Au nombre d'environ un millier (4 compagnies) et essentiellement
chargés de l'appui logistique, les soldats rwandais, selon des informations de
sources diplomatiques, sont actuellement stationnés aux abords de Moliro et
dans sa région où se trouveraient également entre 2.300 et 2.700 rebelles du
RCD. La garnison composée de forces congolaises s'est, selon les mêmes sources,
enfuie par la route mais aussi par bateau sur le lac Tanganyika. L'attaque sur
Moliro a été invoquée par le gouvernement de Kinshasa pour "suspendre sa
participation" aux pourparlers de Sun City jusqu'à la rencontre prévue le
22 mars à Lusaka des chefs d'Etats africains impliqués dans le conflit en RDC
(Angola, Ouganda, Rwanda et Zimbabwe). Prévu pour durer 45 jours, le dialogue
inter-congolais rassemble depuis le 25 février quelque 350 délégués
représentant le gouvernement de Kinshasa, les groupes rebelles, les partis
politiques et la société civile.
afp/abp MARS 02
RD Congo - Kabila
Deux officiers supérieurs inculpés
pour l'assassinat de Laurent-Désiré Kabila
KINSHASA,
20 mars (AFP) - Deux officiers supérieurs congolais ont été inculpés mardi pour
l'assassinat en janvier 2001 de l'ex-président de la République démocratique du
Congo Laurent-Désiré Kabila, mais leurs avocats ont obtenu le renvoi du procès
à début avril pour pouvoir accéder aux dossiers. "Par respect du droit de
la défense, nous accédons à leur requête et renvoyons à mercredi 3 avril la
prochaine audience", a annoncé le président du tribunal, le général Nawele
Mukongo, se référant à la demande des avocats de la défense. "Il s'agit
des vies des gens, il ne faut pas prendre la chose à la légère", a
commenté l'avocat Bernard Bonane, commis d'office pour défendre une prévenue.

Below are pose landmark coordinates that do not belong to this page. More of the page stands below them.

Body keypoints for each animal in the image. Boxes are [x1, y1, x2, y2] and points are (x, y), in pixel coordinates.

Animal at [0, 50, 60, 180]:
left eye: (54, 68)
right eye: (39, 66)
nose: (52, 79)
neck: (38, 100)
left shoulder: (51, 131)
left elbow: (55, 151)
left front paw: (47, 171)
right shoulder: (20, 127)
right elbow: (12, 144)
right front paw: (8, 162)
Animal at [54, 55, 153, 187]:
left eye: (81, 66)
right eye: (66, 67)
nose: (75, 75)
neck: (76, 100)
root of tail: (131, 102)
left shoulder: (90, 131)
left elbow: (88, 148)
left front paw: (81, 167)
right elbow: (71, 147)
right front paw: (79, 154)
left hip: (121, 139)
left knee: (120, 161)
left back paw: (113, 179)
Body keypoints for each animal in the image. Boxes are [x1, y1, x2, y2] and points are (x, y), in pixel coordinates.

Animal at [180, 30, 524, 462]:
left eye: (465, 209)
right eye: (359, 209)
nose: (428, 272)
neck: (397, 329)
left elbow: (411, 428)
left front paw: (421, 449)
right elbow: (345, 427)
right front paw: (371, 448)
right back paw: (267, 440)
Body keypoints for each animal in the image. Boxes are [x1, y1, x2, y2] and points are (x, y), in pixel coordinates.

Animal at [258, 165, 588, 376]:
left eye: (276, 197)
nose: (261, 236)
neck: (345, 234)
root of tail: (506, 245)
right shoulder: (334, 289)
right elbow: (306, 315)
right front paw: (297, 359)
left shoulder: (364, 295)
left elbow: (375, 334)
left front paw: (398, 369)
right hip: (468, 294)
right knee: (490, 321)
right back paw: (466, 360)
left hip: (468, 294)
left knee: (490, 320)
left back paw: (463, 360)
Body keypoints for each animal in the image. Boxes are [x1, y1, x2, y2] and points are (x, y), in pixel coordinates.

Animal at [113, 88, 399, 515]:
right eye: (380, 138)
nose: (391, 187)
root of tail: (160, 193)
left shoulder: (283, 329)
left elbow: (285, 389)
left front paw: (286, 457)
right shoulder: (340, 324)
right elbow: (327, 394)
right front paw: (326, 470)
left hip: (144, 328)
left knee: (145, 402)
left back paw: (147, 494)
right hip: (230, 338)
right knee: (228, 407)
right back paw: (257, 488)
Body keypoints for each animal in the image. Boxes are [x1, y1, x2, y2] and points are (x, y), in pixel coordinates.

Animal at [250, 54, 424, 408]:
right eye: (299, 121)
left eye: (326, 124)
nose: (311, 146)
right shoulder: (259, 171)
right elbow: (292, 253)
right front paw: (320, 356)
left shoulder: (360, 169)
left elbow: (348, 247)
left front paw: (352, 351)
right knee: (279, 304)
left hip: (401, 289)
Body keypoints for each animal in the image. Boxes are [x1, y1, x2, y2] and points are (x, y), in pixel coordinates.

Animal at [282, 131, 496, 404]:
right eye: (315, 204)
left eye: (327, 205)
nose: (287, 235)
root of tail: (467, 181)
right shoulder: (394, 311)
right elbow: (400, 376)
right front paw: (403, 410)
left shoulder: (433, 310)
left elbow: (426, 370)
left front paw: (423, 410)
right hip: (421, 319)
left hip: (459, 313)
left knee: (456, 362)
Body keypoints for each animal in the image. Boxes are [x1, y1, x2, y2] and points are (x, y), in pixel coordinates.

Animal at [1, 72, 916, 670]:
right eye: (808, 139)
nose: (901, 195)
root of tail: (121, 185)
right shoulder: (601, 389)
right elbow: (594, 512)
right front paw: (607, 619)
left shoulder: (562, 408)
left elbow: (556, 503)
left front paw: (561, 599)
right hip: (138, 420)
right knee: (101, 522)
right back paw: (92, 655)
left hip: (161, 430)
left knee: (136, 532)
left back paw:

Le général Yav Nawej et le colonel Eddy Kapend ont été formellement inculpés
par la Cour d'ordre militaire de complot et d'assassinat contre l'ex-président
de la République démocratique du Congo (RDC) Laurent-Désiré Kabila. Les deux
officiers comparaissaient devant la juridiction d'exception en même temps
qu'une centaine d'autres prévenus inculpés de diverses charges, notamment
"complot", "trahison" et "abandon de poste" pour
les faits qui ont entouré l'assassinat du président Kabila.
Ce dernier a été abattu le 16 janvier 2001 dans sa résidence du Palais de
marbre à Kinshasa, par l'un de ses gardes du corps, Rachidi Kasereka. Le
colonel Kapend qui était, au moment des faits, le chef de l'Etat-major
particulier et aide de camp de Laurent-Désiré Kabila, est également poursuivi
d'"usurpation de fonction" pour avoir ordonné, sans en référer à ses
supérieurs, le déploiement de troupes à des points stratégiques de la capitale,
après l'annonce de l'assassinat du chef de l'Etat.
Prévue à 9H00 locales (08H00 GMT), l'audience a débuté avec près de deux heures
de retard dans une salle où n'étaient admis que les prévenus, les avocats de la
défense, les proches des prévenus et la presse. Un public très nombreux suivait
le procès à l'extérieur de la salle, à travers des fenêtres protégées par de
grosses grilles. Le premier à comparaître, Eddy Kapend, en tenue, s'est entendu
énumérer une longue liste d'inculpations, notamment d'avoir ordonné "la
mise à mort" deux jours après l'assassinat du président, de cinq
militaires et onze Libanais. Ces derniers, commerçants et résidants de longue
date à Kinshasa, sont désignés par l'acte d'accusation comme des complices qu'aurait
eu le colonel Kapend pour préparer l'assassinat du chef de l'Etat congolais. Le
général Yav Nawej, officier de la force terrestre et ommandant, au moment des
faits, de la ville de Kinshasa, est notamment accusé d'avoir fait exécuter les
onze Libanais sur "instruction" d'Eddy Kapend dont il est très
proche, étant comme lui originaire de la province du Katanga. La deuxième
journée de cette audience ouverte le 15 mars par l'identification des prévenus,
va permettre à ces derniers, de l'avis de la centaine d'avocats qui les
assistent, de préparer leur défense. Par ailleurs, la défense a soulevé mardi
le cas des deux enfants (âgés de 2 ans et 8 mois) de Rachid Kasereka, le garde
du corps qui a abattu Kabila, qui sont incarcérés depuis plus d'un an avec leur
mère à la prison centrale de Kinshasa. Le ministère public s'est défendu en
déclarant "ne pas avoir fait arrêter 'enfants" et le président de la
Cour a demandé à l'avocat de la mère, qui a accouché d'une petite fille en
prison, de rechercher un placement pour eux.